Piłkarze Waldemara Fornalika nie tylko wygrywają, ale grają ładnie. Nie ma w drużynie wielkich nazwisk, Andrzej Niedzielan jest zaledwie rezerwowym. Fornalik zbudował zespół trochę na niechcianych, trochę na młodych, ale są też zawodnicy związani z klubem i regionem. Wiatru w żagle na pewno dodało piłkarzom podpisanie umowy z nowym sponsorem – firmą Węglokoks, największym polskim eksporterem węgla kamiennego. Umowa ma zostać przedłużona na kolejny sezon, a właściciele Węglokoksu pytani o cel, mówią: „Minimum mistrzostwo".
Ruch w sobotę wygrał w Łodzi z Widzewem 2:1 po kolejnych golach Macieja Jankowskiego i Arkadiusza Piecha, dzięki czemu zbliżył się do Legii na jeden punkt. Piech, Jankowski i Paweł Abbott tworzą jedyny taki atak w ekstraklasie.
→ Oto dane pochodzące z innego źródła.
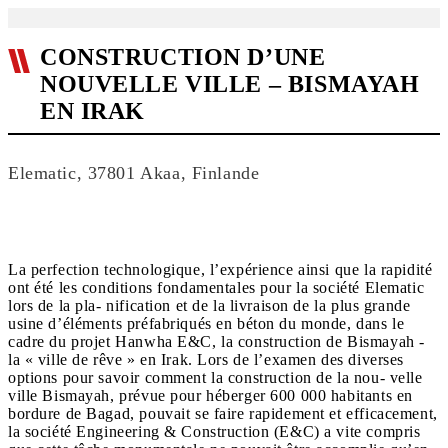
CONSTRUCTION D’UNE
NOUVELLE VILLE – BISMAYAH
EN IRAK
Elematic, 37801 Akaa, Finlande
La perfection technologique, l’expérience ainsi que la rapidité
ont été les conditions fondamentales pour la société Elematic
lors de la pla- nification et de la livraison de la plus grande
usine d’éléments préfabriqués en béton du monde, dans le
cadre du projet Hanwha E&C, la construction de Bismayah -
la « ville de rêve » en Irak. Lors de l’examen des diverses
options pour savoir comment la construction de la nou- velle
ville Bismayah, prévue pour héberger 600 000 habitants en
bordure de Bagad, pouvait se faire rapidement et efficacement,
la société Engineering & Construction (E&C) a vite compris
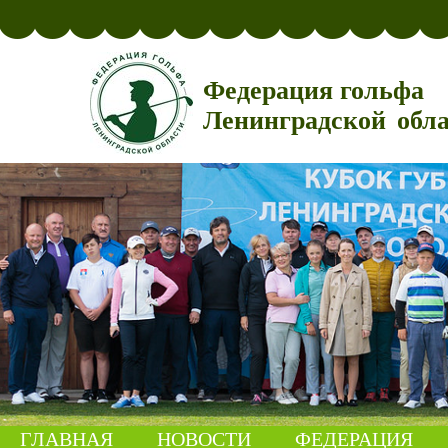
Федерация гольфа
Ленинградской обл
ГЛАВНАЯ
НОВОСТИ
ФЕДЕРАЦИЯ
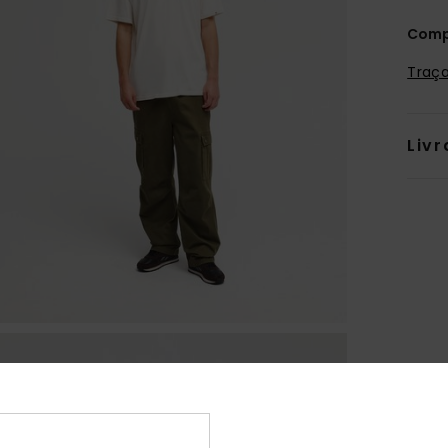
Comp
Traça
Livr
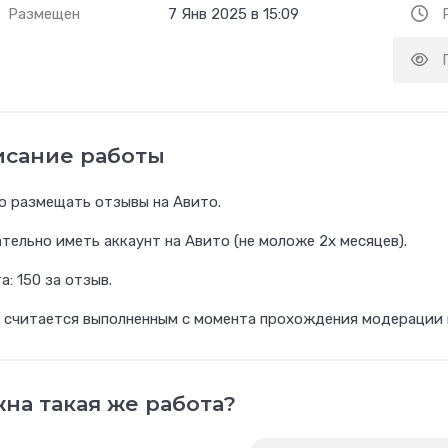
Размещен
7 Янв 2025 в 15:09
исание работы
 размещать отзывы на Авито.
тельно иметь аккаунт на Авито (не моложе 2х месяцев).
а: 150 за отзыв.
 считается выполненным с момента прохождения модерации
на такая же работа?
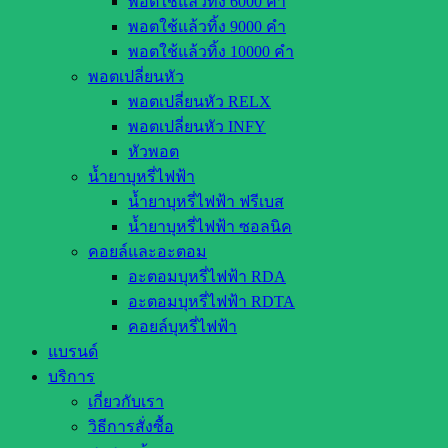
พอตใช้แล้วทิ้ง 6000 คำ
พอตใช้แล้วทิ้ง 9000 คำ
พอตใช้แล้วทิ้ง 10000 คำ
พอตเปลี่ยนหัว
พอตเปลี่ยนหัว RELX
พอตเปลี่ยนหัว INFY
หัวพอต
น้ำยาบุหรี่ไฟฟ้า
น้ำยาบุหรี่ไฟฟ้า ฟรีเบส
น้ำยาบุหรี่ไฟฟ้า ซอลนิค
คอยล์และอะตอม
อะตอมบุหรี่ไฟฟ้า RDA
อะตอมบุหรี่ไฟฟ้า RDTA
คอยล์บุหรี่ไฟฟ้า
แบรนด์
บริการ
เกี่ยวกับเรา
วิธีการสั่งซื้อ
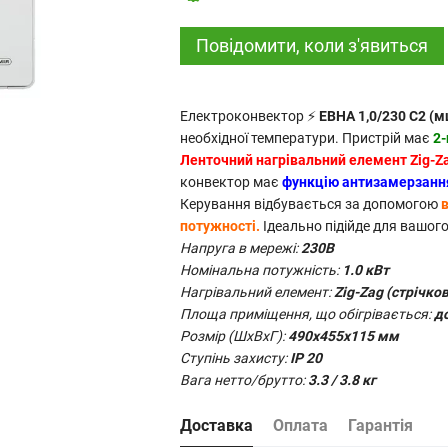
Повідомити, коли з'явиться
Електроконвектор ⚡
ЕВНА 1,0/230 С2 (
необхідної температури. Пристрій має
2-
Ленточний нагрівальний елемент Zig-Z
конвектор має
функцію антизамерзання
Керування відбувається за допомогою
потужності.
Ідеально підійде для вашого
Напруга в мережі:
230В
Номінальна потужність:
1.0 кВт
Нагрівальний елемент:
Zig-Zag (стрічко
Площа приміщення, що обігрівається:
до
Розмір (ШхВхГ):
490х455х115 мм
Ступінь захисту:
IP 20
Вага нетто/брутто:
3.3 / 3.8 кг
Доставка
Оплата
Гарантія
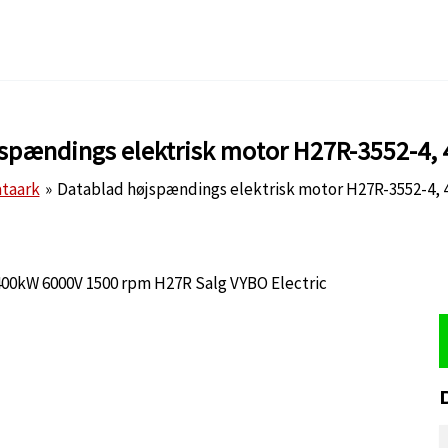
spændings elektrisk motor H27R-3552-4,
taark
Datablad højspændings elektrisk motor H27R-3552-4, 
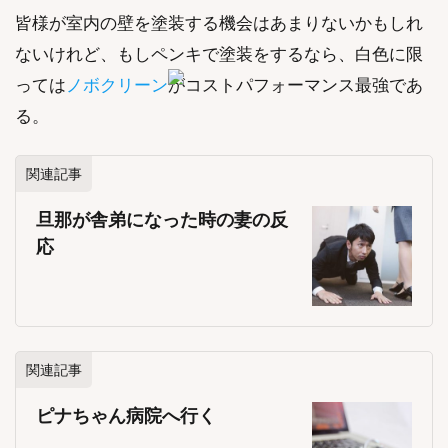
皆様が室内の壁を塗装する機会はあまりないかもしれ
ないけれど、もしペンキで塗装をするなら、白色に限
っては
ノボクリーン
がコストパフォーマンス最強であ
る。
関連記事
旦那が舎弟になった時の妻の反
応
関連記事
ピナちゃん病院へ行く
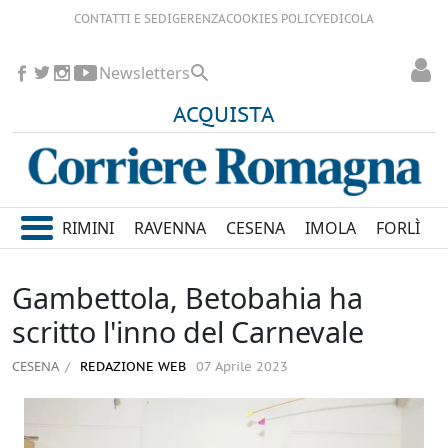
CONTATTI E SEDI
GERENZA
COOKIES POLICY
EDICOLA
Newsletters
ACQUISTA
RIMINI
RAVENNA
CESENA
IMOLA
FORLÌ
Gambettola, Betobahia ha
scritto l'inno del Carnevale
CESENA
REDAZIONE WEB
07 Aprile 2023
W żadnym innym klubie Polacy nie znaczą tak dużo w ofensywie. Trójka z Chorzowa strzeliła razem w lidze już 23 gole. Najwięcej – 9 – ma Piech, który przedłużył kontrakt z Ruchem do czerwca 2013 roku, chyba tylko po to, by latem klub dostał za niego korzystną cenę.
Wczoraj szansę na zrównanie się z Legią punktami miał Śląsk Wrocław, przegrał jednak w Warszawie 0:3 z Polonią. Zimowy sen piłkarzy Oresta Lenczyka o mistrzostwie to już prehistoria. Przy Konwiktorskiej Śląsk nie potrafił wygrać już szóstego na siedem meczów w tym roku.
Źle się też dzieje wokół drużyny. Lenczyka męczy syndrom oblężonej twierdzy – powtarza, że zwycięstwa jego zespołu martwiły w klubie tych, których powinny cieszyć. Tuż przed meczem z Polonią poinformowano, że kasa Śląska jest pusta. Informacja o tym, że główny udziałowiec jednak wywiąże się z zobowiązań, przeszła już dużo ciszej. I na koniec, tak zwyczajnie – Lenczyk i Śląsk nie mają argumentów w walce o tytuł, we Wrocławiu są za słabi piłkarze.